After a transient Redis outage, perpetual server services (Foreman, scheduler, etc.) can stop running permanently — so stale workers keep showing as ONLINE in the UI/Postgres long after their last heartbeat, until the server is restarted.

This PR force-(re)schedules automatic perpetual tasks with docket.replace instead of docket.add, which recovers a service whose run was interrupted by the outage — including mid-runtime, without a server restart.

Root cause

When the docket worker claims a perpetual task it sets its runs-hash to state=running and deletes the known field. If Redis is disrupted while the task is executing, that state persists. On every (re)connection the worker reschedules automatic perpetual tasks via its built-in _schedule_all_automatic_perpetual_tasks, but that uses docket.add, whose scheduling script treats a state=running task as already-known and returns EXISTS — a permanent no-op. So the Foreman never runs again and stale workers are never marked OFFLINE.

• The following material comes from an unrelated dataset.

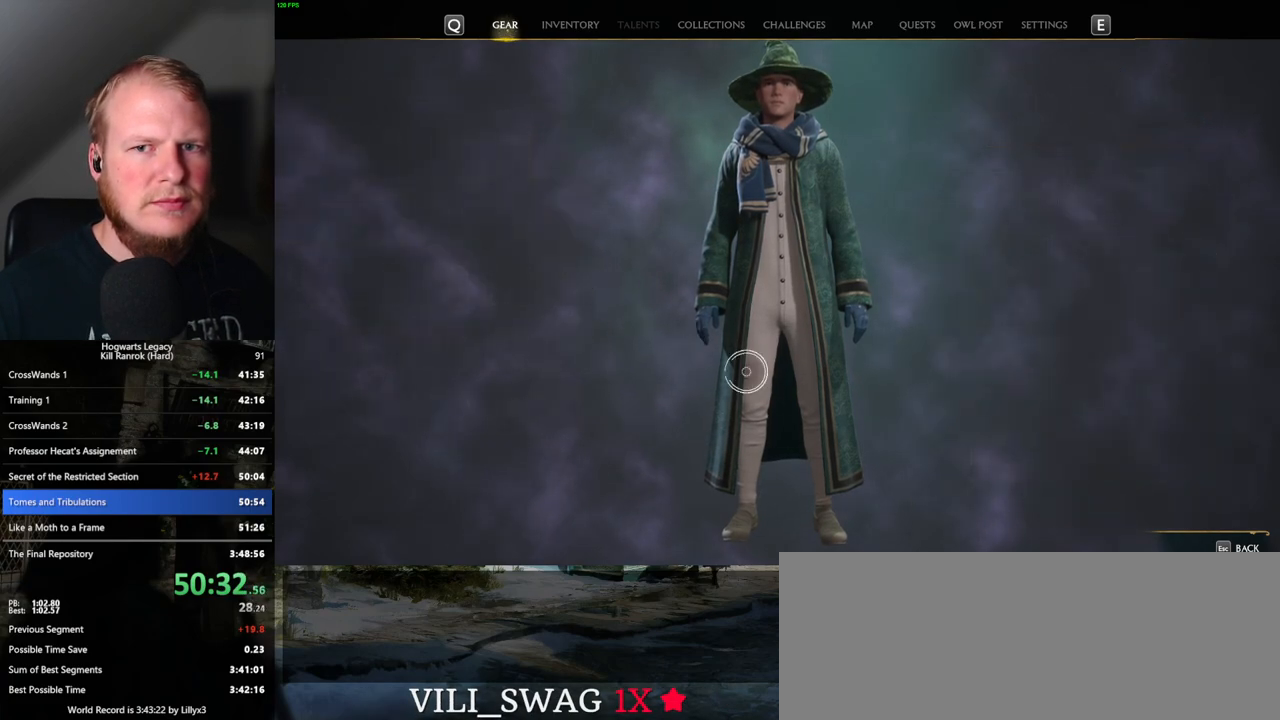
{"keys": [], "mouse": [], "events": []}
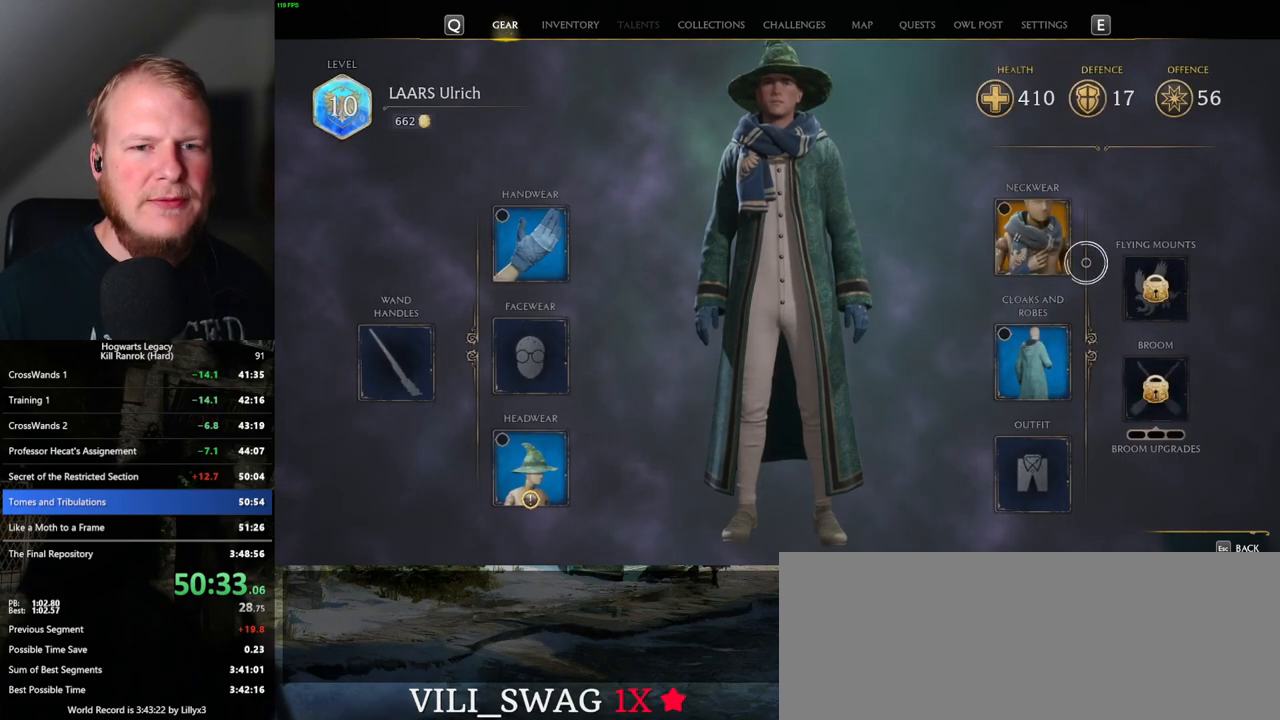
{"keys": [], "mouse": [], "events": [[233, "mouse_left", "down"], [317, "mouse_left", "up"]]}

#22213 already set automatic=True on all perpetual services so the worker attempts to reschedule them on reconnect; the remaining gap is that the attempt uses add, which can't clear the stuck running state.

Reproduced in repros/22212.py:

seeded runs:monitor_worker_health -> {state: running}
docket.add  -> Disposition.ALREADY_SCHEDULED   (state still 'running' — NO-OP, BUG)
docket.replace -> Disposition.SCHEDULED         (state -> 'queued' — RECOVERED)

Fix

docket.replace unconditionally overwrites the schedule, clearing the stale running state. Two paths use it:

  1. register_and_schedule_perpetual_services now uses replace — recovers stuck services on server restart.
  2. New PerpetualServiceRecovery worker dependency hooks docket's worker_lifecycle, which the worker enters at the start of every loop (including the loop after a mid-runtime Redis reconnection), and force-reschedules every automatic perpetual task via a shared reschedule_automatic_perpetual_tasks(docket) helper. This recovers without requiring a restart — the scenario in the issue.
class PerpetualServiceRecovery(Dependency["PerpetualServiceRecovery"]):
    @classmethod
    @asynccontextmanager
    async def worker_lifecycle(cls, docket, worker):
        await reschedule_automatic_perpetual_tasks(docket)  # docket.replace per automatic perpetual task
        yield

The helper iterates docket.tasks (mirroring docket's own automatic-perpetual scheduling), so it only touches registered, enabled, automatic perpetual services.

Notes

  • The underlying limitation is in docket (_schedule_all_automatic_perpetual_tasks using add); this is a Prefect-side recovery so customers don't have to wait on a docket release. A follow-up upstream fix in pydocket would let us drop the worker dependency.
  • Supersedes the stale draft fix(services): force-reschedule perpetual services after Redis disruption #22303 (same root cause; this is a cleaner, stateless reimplementation).

Checklist

  • This pull request references any related issue by including "closes Worker status not updated to OFFLINE after Redis disruption #22212"
  • If this pull request adds new functionality, it includes unit tests that cover the changes
  • If this pull request removes docs files, it includes redirect settings in mint.json.
  • If this pull request adds functions or classes, it includes helpful docstrings.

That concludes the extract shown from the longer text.